GOAL OF THE EXERCISE: Set down the data again exactly. Pictures are not part of the copy.

DATA:
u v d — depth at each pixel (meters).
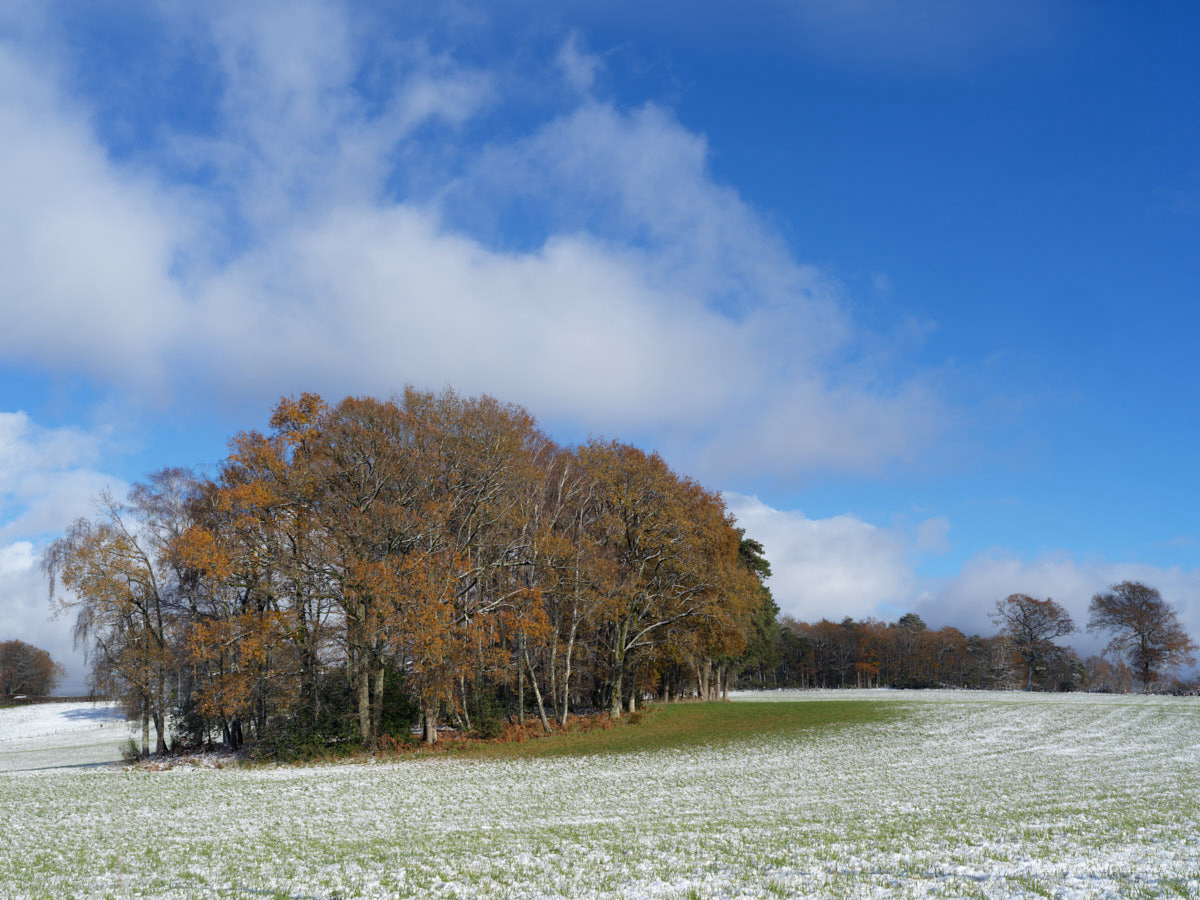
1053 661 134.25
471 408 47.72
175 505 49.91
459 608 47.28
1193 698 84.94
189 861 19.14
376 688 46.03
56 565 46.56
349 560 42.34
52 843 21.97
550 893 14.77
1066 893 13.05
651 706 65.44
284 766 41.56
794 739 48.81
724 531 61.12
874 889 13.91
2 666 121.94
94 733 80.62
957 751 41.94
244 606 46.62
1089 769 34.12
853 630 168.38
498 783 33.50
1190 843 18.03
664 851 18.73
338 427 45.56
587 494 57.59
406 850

ANSWER FOR THE TASK:
u v d — depth at each pixel (meters).
1053 661 134.25
471 408 47.72
175 505 49.91
459 608 47.28
1193 698 84.94
189 861 19.14
376 688 46.03
56 565 46.56
349 560 42.34
52 843 21.97
550 893 14.77
1066 893 13.05
651 706 65.44
284 766 41.56
794 739 48.81
724 531 61.12
874 889 13.91
2 666 121.94
94 733 80.62
957 751 41.94
244 606 46.62
1089 769 34.12
853 630 168.38
498 783 33.50
1190 843 18.03
664 851 18.73
338 427 45.56
587 494 57.59
406 850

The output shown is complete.